L’allaitement au biberon

Le choix du lait se fera en fonction des caractéristiques décrites plus haut.
Jusqu’à 3 mois, les quantités recommandées sont les suivantes :

AGE VOLUME TOTAL PAR JOUR (ml) NOMBRE DE REPAS PAR JOUR
De la naissance à 8 jours 100-400 6-7
8 à 15 jours 450-500 6-7
15 à 30 jours 550-650 6
2° mois 600-700 5-6
3° mois 720-800 5-6
4° mois 780-850 4-5

Quelles sont les supplémentations conseillées ?
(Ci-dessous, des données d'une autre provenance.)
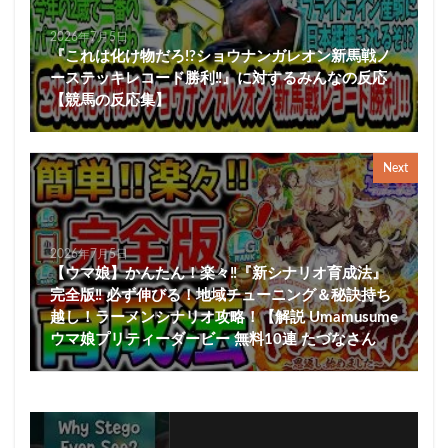
2026年7月5日
『これは化け物だろ!?ショウナンガレオン新馬戦ノ
ーステッキレコード勝利‼』に対するみんなの反応
【競馬の反応集】
Next
2026年7月5日
【ウマ娘】かんたん！楽々‼『新シナリオ育成法』
完全版‼ 必ず伸びる！地域チューニング＆秘訣持ち
越し！ラーメンシナリオ攻略！【解説 Umamusume
ウマ娘プリティーダービー 無料10連 たづなさん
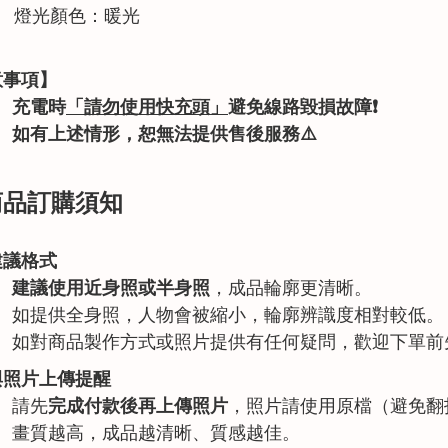
燈光顏色：暖光
意事項】
充電時
「請勿使用快充頭」
避免線路毀損故障
❗
如有上述情形
，恕無法提供售後服務
⚠️
 商品訂購須知
建議格式
建議使用近身照或半身照
，成品輪廓更清晰。
如提供全身照，人物會被縮小，輪廓辨識度相對較低。
如對商品製作方式或照片提供有任何疑問，歡迎下單前
與照片上傳提醒
請先
完成付款後再上傳照片
，照片請使用原檔（避免翻
畫質越高，成品越清晰、質感越佳。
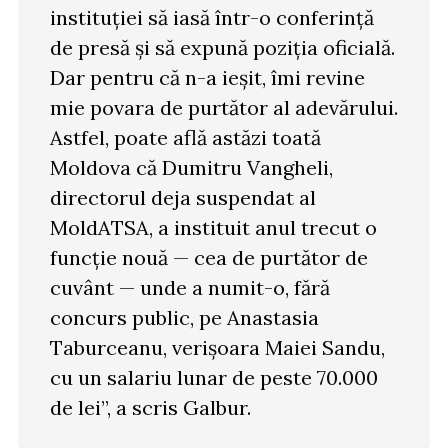
instituției să iasă într-o conferință
de presă și să expună poziția oficială.
Dar pentru că n-a ieșit, îmi revine
mie povara de purtător al adevărului.
Astfel, poate află astăzi toată
Moldova că Dumitru Vangheli,
directorul deja suspendat al
MoldATSA, a instituit anul trecut o
funcție nouă — cea de purtător de
cuvânt — unde a numit-o, fără
concurs public, pe Anastasia
Taburceanu, verișoara Maiei Sandu,
cu un salariu lunar de peste 70.000
de lei”, a scris Galbur.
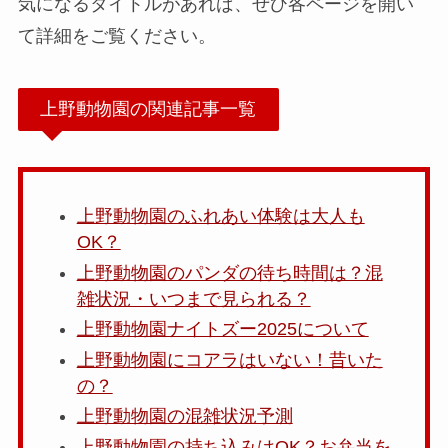
気になるタイトルがあれば、ぜひ各ページを開い
て詳細をご覧ください。
上野動物園の関連記事一覧
上野動物園のふれあい体験は大人も
OK？
上野動物園のパンダの待ち時間は？混
雑状況・いつまで見られる？
上野動物園ナイトズー2025について
上野動物園にコアラはいない！昔いた
の？
上野動物園の混雑状況予測
上野動物園の持ち込みはOK？お弁当を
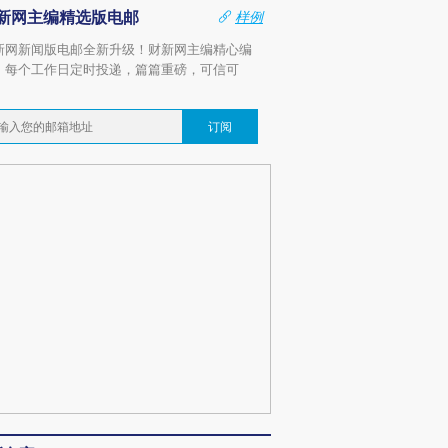
新网主编精选版电邮
样例
新网新闻版电邮全新升级！财新网主编精心编
，每个工作日定时投递，篇篇重磅，可信可
。
订阅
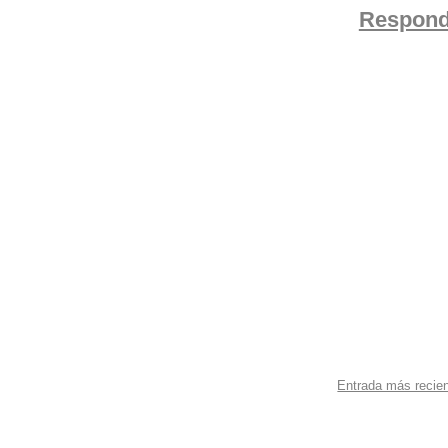
Respond
Entrada más recie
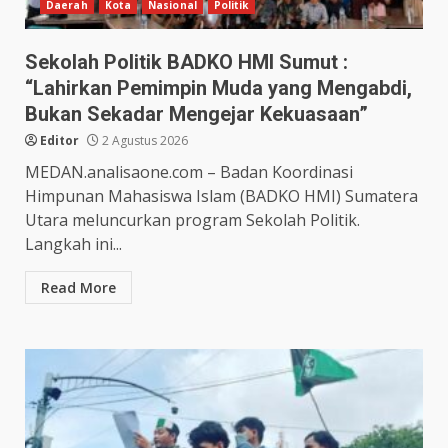
Daerah
Kota
Nasional
Politik
Sekolah Politik BADKO HMI Sumut :
“Lahirkan Pemimpin Muda yang Mengabdi,
Bukan Sekadar Mengejar Kekuasaan”
Editor
2 Agustus 2026
MEDAN.analisaone.com – Badan Koordinasi
Himpunan Mahasiswa Islam (BADKO HMI) Sumatera
Utara meluncurkan program Sekolah Politik.
Langkah ini...
Read More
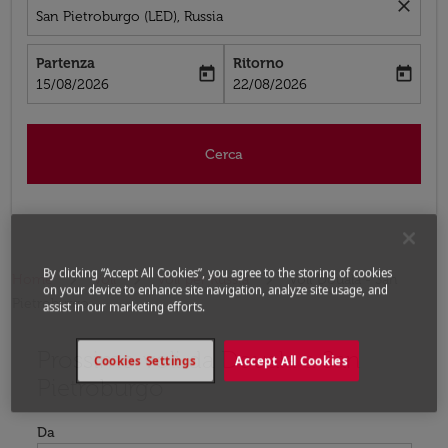
close
San Pietroburgo (LED), Russia
Partenza
Ritorno
today
today
fc-booking-departure-date-aria-label
fc-booking-return-date-aria-label
15/08/2026
22/08/2026
Cerca
By clicking “Accept All Cookies”, you agree to the storing of cookies
Home
Voli
Voli per Russia
Voli Douala - San
on your device to enhance site navigation, analyze site usage, and
Pietroburgo
assist in our marketing efforts.
Prossimo voli da Douala a San
Prova ad aggiornare il tuo percorso (origine e/o destina
Cookies Settings
Accept All Cookies
Pietroburgo
Da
- la vitamine D : les deux sources d’apport, à savoir l’alimentation (les préparations pour nourrissons sont obligatoirement enrichies en vit. D) et la vit. D synthétisée par la peau lors de l’exposition solaire, sont insuffisantes pour couvrir les besoins d’un bébé. Une supplémentation de 600 à 800 UI (unités internationales) est habituellement prescrite, la dose variant selon l’ensoleillement local et la pigmentation de la peau. Les peaux claires produisent plus de vitamine D que les peaux mates ou noires, pour lesquelles un bon ensoleillement ou une supplémentation sont essentielles.
- Le fer : la supplémentation devient nécessaire au 4° mois, soit sous forme de lait enrichi en fer, soit sous forme médicamenteuse.
- Le fluor : un apport de 0.25 mg est conseillé actuellement par la Société de Pédiatrie. La supplémentation n’est pas utile si l’on utilise une eau contenant au moins 0.3 mg de fluor par litre.
- Les jus de fruits ne sont pas nécessaires, dans la mesure ou les laits sont enrichis en vitamine C (5 mg/100 ml)
- La vitamine K en cas d’allaitement maternel strict pendant le premier mois.